DKIM signed email as a signal (of something)
Over on Twitter, I said:
So [mimecast.com] bills itself as a cyber-security firm that makes email more secure, and of course the only email I get from them is a spam email, with most of the contents being an brag ad footer for Mimecast itself.
Also, @Mimecast does not DKIM sign outgoing email, so I suspect that it is not going to be so good at being delivered to the increasing number of places that care about that.
(Not our mail server, obviously, for reasons. Mind you, spammers often DKIM sign their email too.)
These days, I have a bias. That bias is that if you are in any sort of 'email as a service' business and you don't sign your outgoing email with DKIM, you are probably not someone I want email from.

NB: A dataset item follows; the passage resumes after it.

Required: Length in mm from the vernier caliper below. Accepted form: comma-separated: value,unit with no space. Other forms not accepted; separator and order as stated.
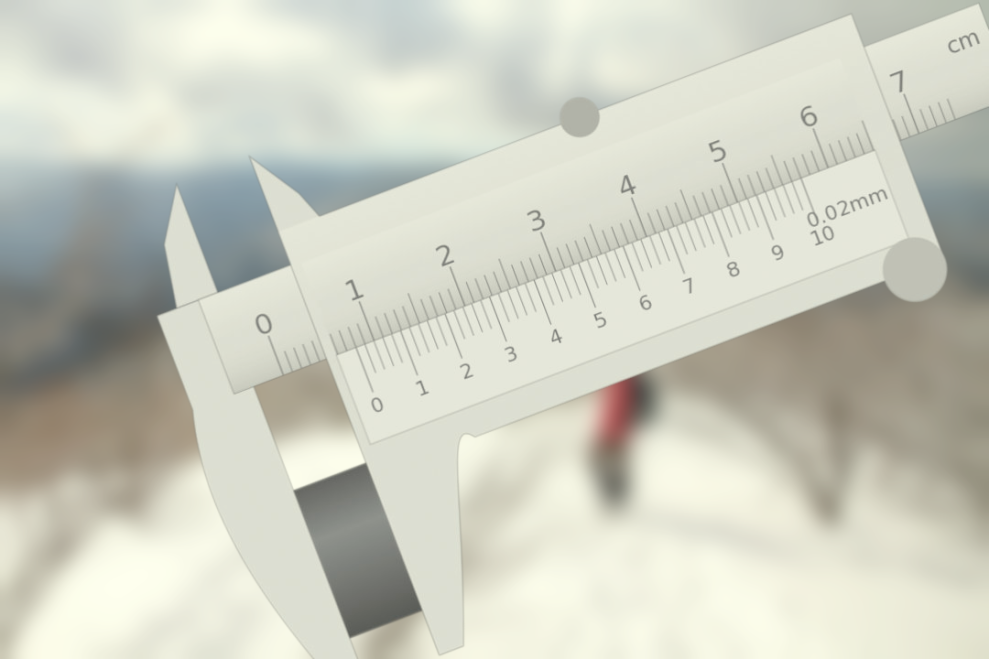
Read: 8.0,mm
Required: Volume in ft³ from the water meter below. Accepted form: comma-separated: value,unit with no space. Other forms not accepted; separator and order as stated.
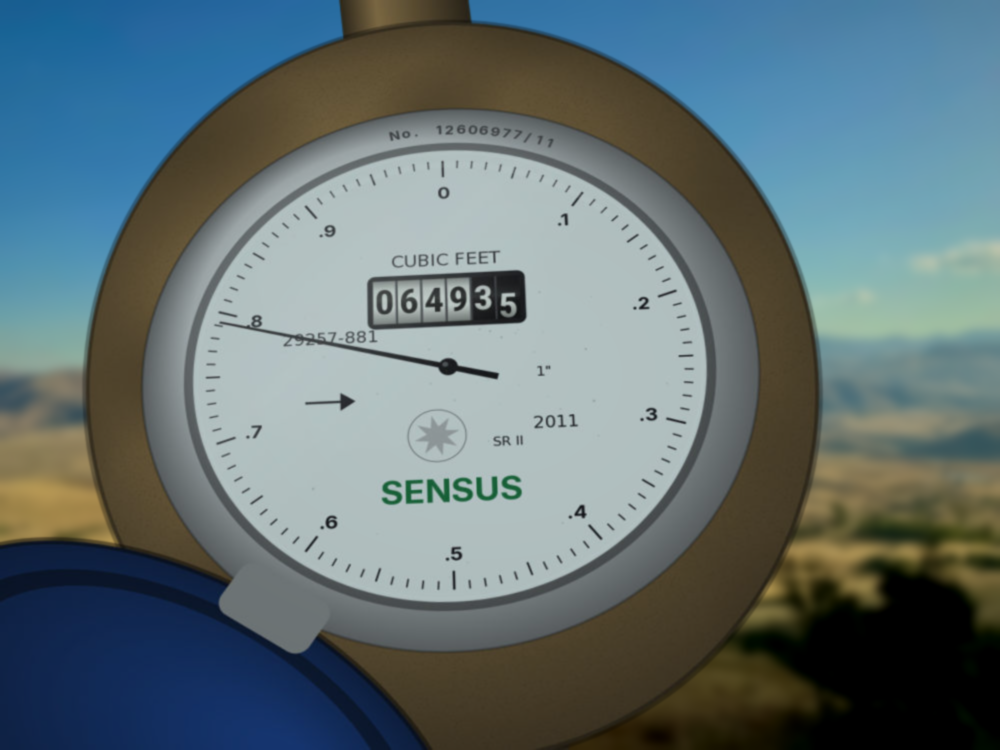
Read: 64934.79,ft³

This is not because a (valid) DKIM signature means that your email isn't spam. Plenty of spammers put valid DKIM signatures on email these days. Instead it is because increasingly, large email places like GMail and so on are more or less insisting on DKIM signatures from many places. Not DKIM signing your email in the face of this speaks to a certain ignorance of or indifference to the modern practicalities of email, and I don't consider that a good sign. To put it one way, if you're not doing something as pragmatically important as DKIM signatures, what else are you not doing? The answer is unlikely to make me happy.

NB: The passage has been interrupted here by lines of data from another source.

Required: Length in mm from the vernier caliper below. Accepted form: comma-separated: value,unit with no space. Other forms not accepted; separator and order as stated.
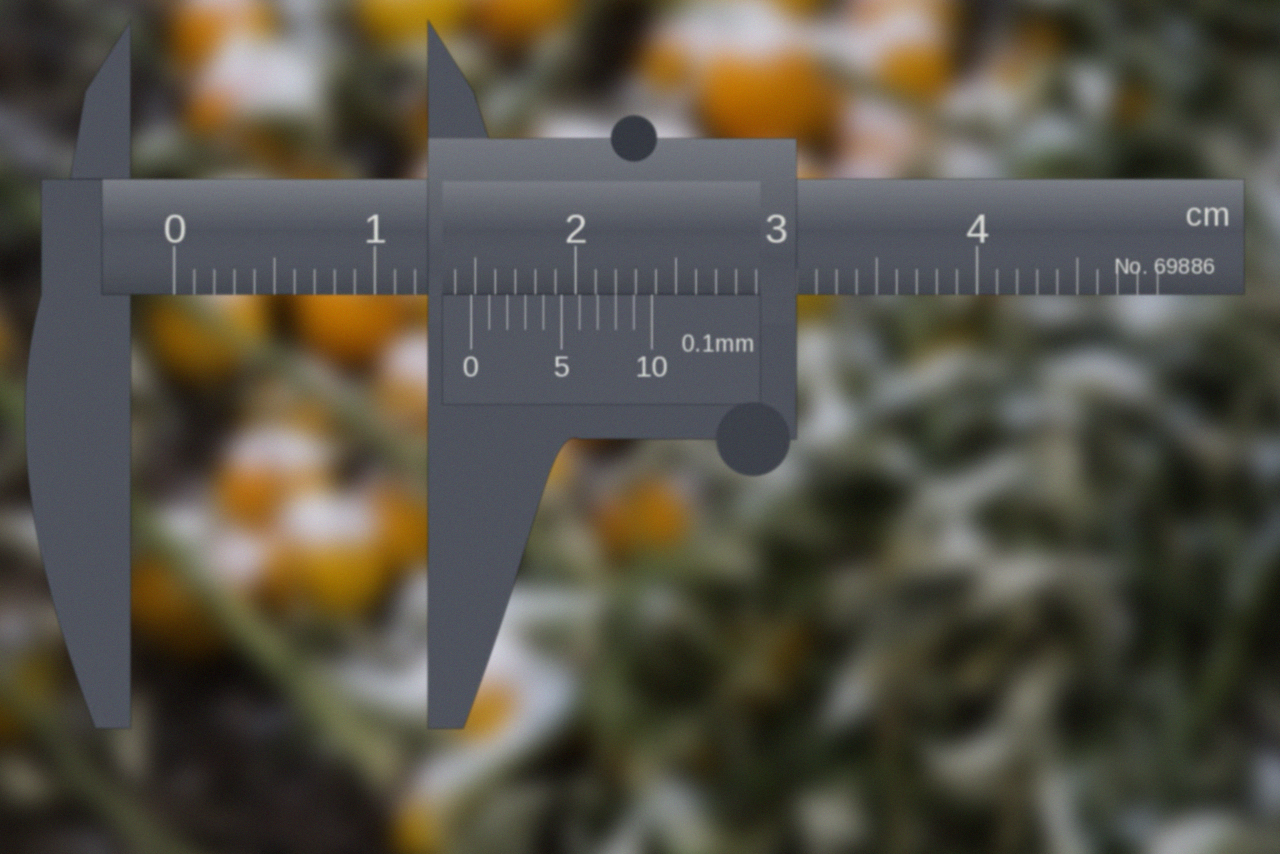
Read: 14.8,mm
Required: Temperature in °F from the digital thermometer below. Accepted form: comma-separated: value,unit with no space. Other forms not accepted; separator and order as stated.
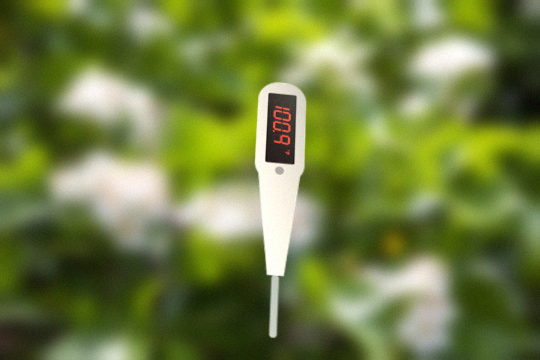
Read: 100.9,°F
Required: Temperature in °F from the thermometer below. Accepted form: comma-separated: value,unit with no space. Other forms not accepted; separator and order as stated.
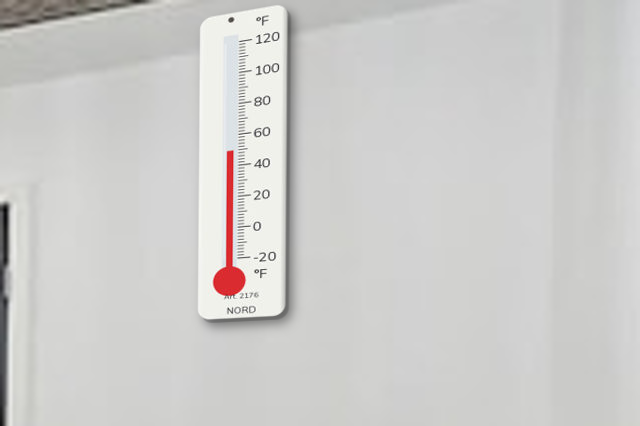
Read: 50,°F
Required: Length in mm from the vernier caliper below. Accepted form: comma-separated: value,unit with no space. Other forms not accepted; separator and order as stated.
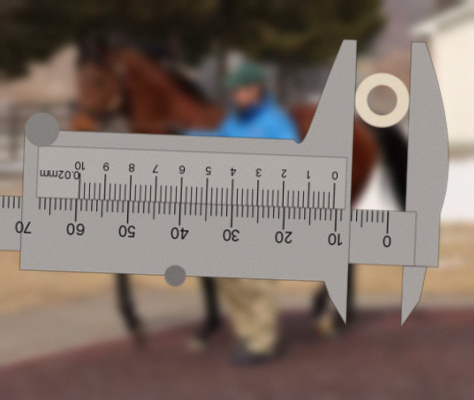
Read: 10.5,mm
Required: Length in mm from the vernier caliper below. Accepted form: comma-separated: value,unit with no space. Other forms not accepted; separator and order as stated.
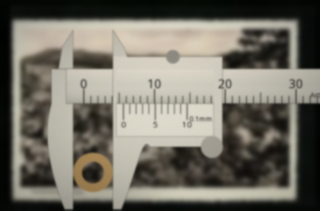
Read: 5.6,mm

So far, for me this only applies to places that do email as their business in some way. If email is not part of your product, I don't think it's as much of a gap to leave out DKIM, and anyway there may be complex policy issues around things like DKIM and DMARC.
(Of course you may want to use DKIM, SPF, and DMARC, because the 800-pound gorillas of the email world may more or less require you to do so. But that's a different thing, and also a pragmatic decision for you to make.)

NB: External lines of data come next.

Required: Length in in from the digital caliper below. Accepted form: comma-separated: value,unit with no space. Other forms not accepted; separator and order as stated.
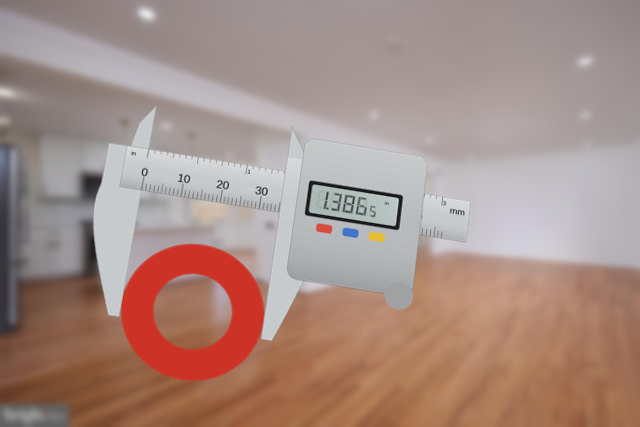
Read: 1.3865,in
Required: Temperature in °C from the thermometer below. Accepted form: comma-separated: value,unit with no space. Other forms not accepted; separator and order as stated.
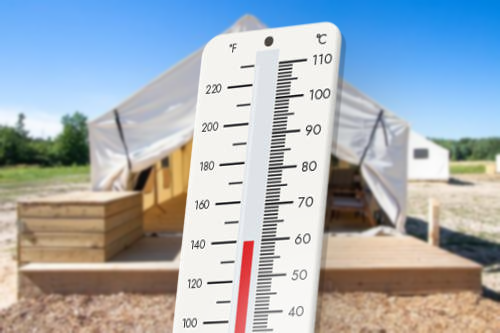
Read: 60,°C
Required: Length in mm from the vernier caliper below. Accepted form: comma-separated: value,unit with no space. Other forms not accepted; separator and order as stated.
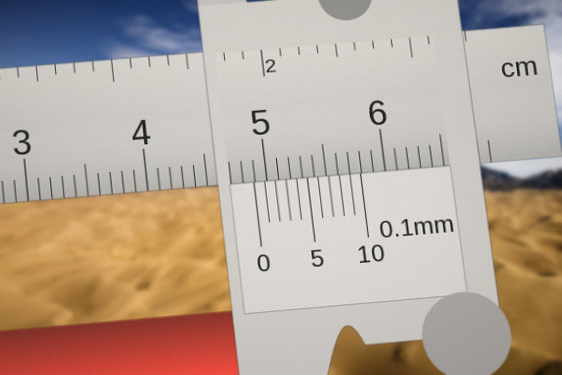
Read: 48.9,mm
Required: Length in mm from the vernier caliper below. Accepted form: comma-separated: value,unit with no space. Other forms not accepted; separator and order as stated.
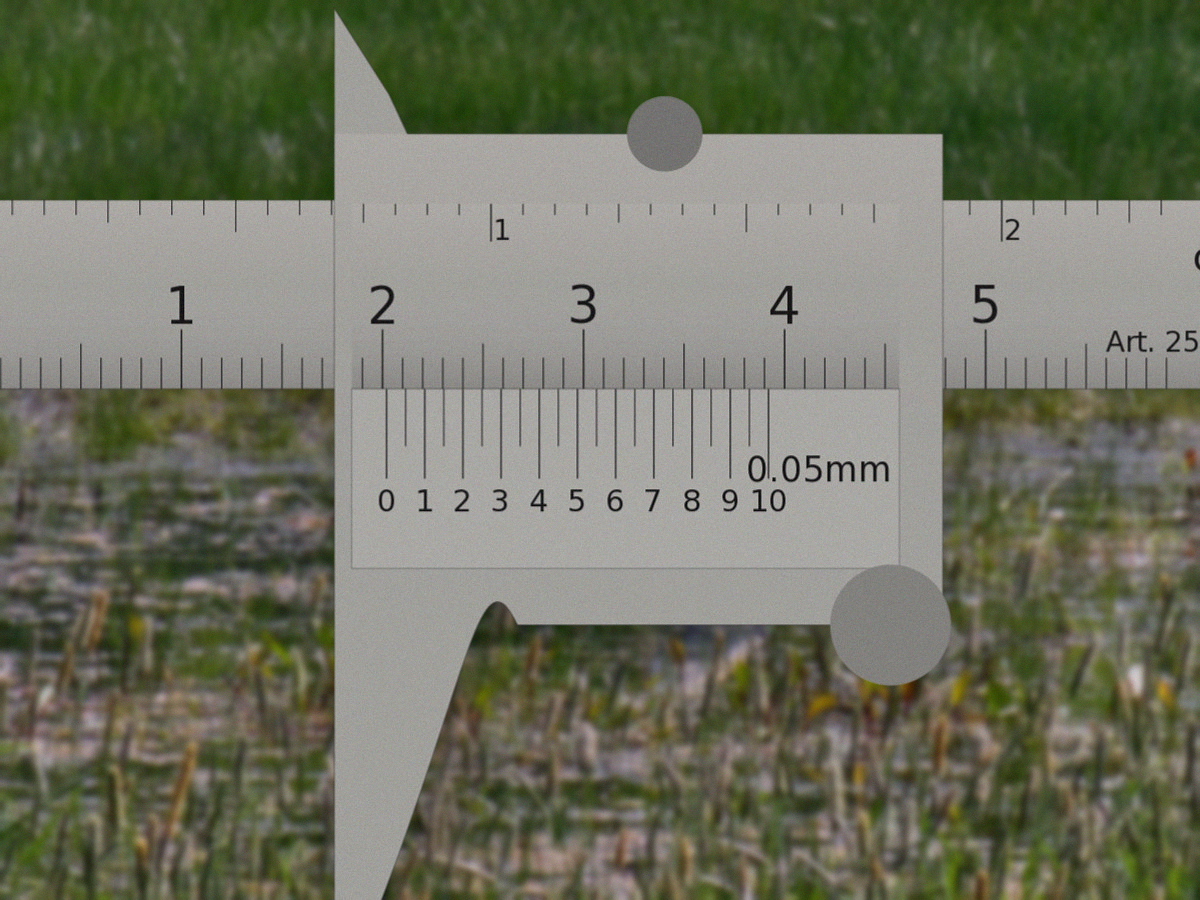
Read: 20.2,mm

PS: In case you're curious, we
don't currently DKIM sign any of our outgoing email, and we will
probably never have a strong DMARC policy (this is subject to change,
especially if the 800 pound gorillas start insisting; being able
to deliver email to GMail is not optional for us). We do have a
hand-waving SPF record, which we put in for partially superstitious
reasons years ago. I have no idea if it does any good or any harm
in general, although I'm sure that there are crazy people using the
presence of '
?all' in our record as an excuse to reject some
email. My view on that is that sooner or later, crazy people will
use anything at all to reject email.
(There are probably people today who refuse to accept email unless it's from domains with published strict DMARC policies. That's their choice and hopefully it works for them.)